I came to classical music via folk. Much of what I like is early and Baroque with some of the later folk oriented composers such as Greig and Bartók.

Just came across a fascinating article (via a folk site) on how classical players can "unlock their inner fiddler" - https://www.thestrad.com/playing-an...ts-to-unlock-their-inner-fiddler/9350.article

Any thoughts?


----------



## senza sordino

An interesting article. I always look at Strad magazine online, and occasionally buy a physical copy of the magazine. I hadn't come across this article before. Thanks for sharing. It was very informative.

I know that many classical players, and I count myself in this group, are glued to the written page of notes. I am playing the violin, not so much playing the guitar. I never went to music school so I can't comment too much here. Listening and memorizing a piece of music without looking at a score is something classical players do all to infrequently. (They don't do enough of it)

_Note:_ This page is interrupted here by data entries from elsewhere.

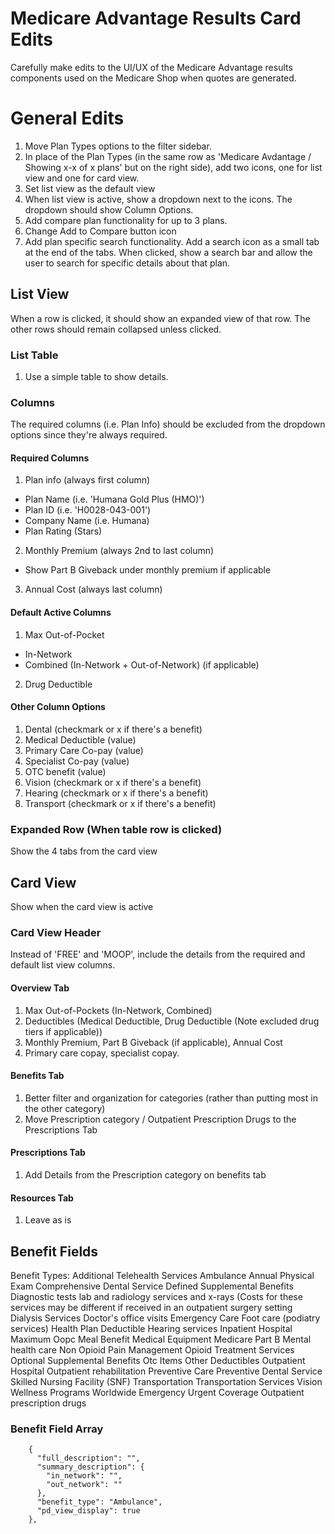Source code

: # Medicare Advantage Results Card Edits
Carefully make edits to the UI/UX of the Medicare Advantage results components used on the Medicare Shop when quotes are generated.

# General Edits
1. Move Plan Types options to the filter sidebar.
2. In place of the Plan Types (in the same row as 'Medicare Avdantage / Showing x-x of x plans' but on the right side), add two icons, one for list view and one for card view.
3. Set list view as the default view
4. When list view is active, show a dropdown next to the icons. The dropdown should show Column Options.
5. Add compare plan functionality for up to 3 plans. 
6. Change Add to Compare button icon
7. Add plan specific search functionality. Add a search icon as a small tab at the end of the tabs. When clicked, show a search bar and allow the user to search for specific details about that plan. 

## List View
 When a row is clicked, it should show an expanded view of that row. The other rows should remain collapsed unless clicked.

### List Table
1. Use a simple table to show details.

### Columns
The required columns (i.e. Plan Info) should be excluded from the dropdown options since they're always required.
#### Required Columns
1. Plan info (always first column)
- Plan Name (i.e. 'Humana Gold Plus (HMO)')
- Plan ID (i.e. 'H0028-043-001')
- Company Name (i.e. Humana)
- Plan Rating (Stars)
2. Monthly Premium (always 2nd to last column)
- Show Part B Giveback under monthly premium if applicable
3. Annual Cost (always last column)

#### Default Active Columns
1. Max Out-of-Pocket
- In-Network
- Combined (In-Network + Out-of-Network) (if applicable)
2. Drug Deductible

#### Other Column Options
1. Dental (checkmark or x if there's a benefit)
2. Medical Deductible (value)
3. Primary Care Co-pay (value)
4. Specialist Co-pay (value)
5. OTC benefit (value)
6. Vision (checkmark or x if there's a benefit)
7. Hearing (checkmark or x if there's a benefit)
8. Transport (checkmark or x if there's a benefit)

### Expanded Row (When table row is clicked)
Show the 4 tabs from the card view

## Card View
Show when the card view is active

### Card View Header
Instead of 'FREE' and 'MOOP', include the details from the required and default list view columns.

#### Overview Tab
1. Max Out-of-Pockets (In-Network, Combined)
2. Deductibles (Medical Deductible, Drug Deductible (Note excluded drug tiers if applicable))
3. Monthly Premium, Part B Giveback (if applicable), Annual Cost
4. Primary care copay, specialist copay.

#### Benefits Tab
1. Better filter and organization for categories (rather than putting most in the other category)
2. Move Prescription category /  Outpatient Prescription Drugs to the Prescriptions Tab

#### Prescriptions Tab
1. Add Details from the Prescription category on benefits tab

#### Resources Tab
1. Leave as is


## Benefit Fields
Benefit Types:
Additional Telehealth Services
Ambulance
Annual Physical Exam
Comprehensive Dental Service
Defined Supplemental Benefits
Diagnostic tests lab and radiology services and x-rays (Costs for these services may be different if received in an outpatient surgery setting
Dialysis Services
Doctor's office visits
Emergency Care
Foot care (podiatry services)
Health Plan Deductible
Hearing services
Inpatient Hospital
Maximum Oopc
Meal Benefit
Medical Equipment
Medicare Part B
Mental health care
Non Opioid Pain Management
Opioid Treatment Services
Optional Supplemental Benefits
Otc Items
Other Deductibles
Outpatient Hospital
Outpatient rehabilitation
Preventive Care
Preventive Dental Service
Skilled Nursing Facility (SNF)
Transportation
Transportation Services
Vision
Wellness Programs
Worldwide Emergency Urgent Coverage
Outpatient prescription drugs

### Benefit Field Array
        {
          "full_description": "",
          "summary_description": {
            "in_network": "",
            "out_network": ""
          },
          "benefit_type": "Ambulance",
          "pd_view_display": true
        },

A few months ago, I had the chance to watch a class of teenage violin players and a teacher in a one hour group lesson, a one off lesson. The teacher would play a phrase and the students would have to play it back. This was done by listening only, no written music. Eventually the teenage students got enough notes memorized to play a simple round, one half start, then the second half begin the same phrase later. It sounded pretty good. And the amazing thing is that it was in tune all the time. No intonation problems. 

Sometimes, especially for beginners, the note you hear and play can be different from the note you read and the note you play.


----------



## Clouds Weep Snowflakes

Rimsky-Korsakov also used a lot of Russian folk in his music.


----------



## waldhoerer

Hi, I'm playing classical violin in non-professional orchestras for a long time, then I joined a folk-group.
Its really difficult at the beginning not to have a score... so you have to get used to it... But it was a great experience!


----------



## Brazing

Very interesting and handy article. Thanks for sharing it with us


----------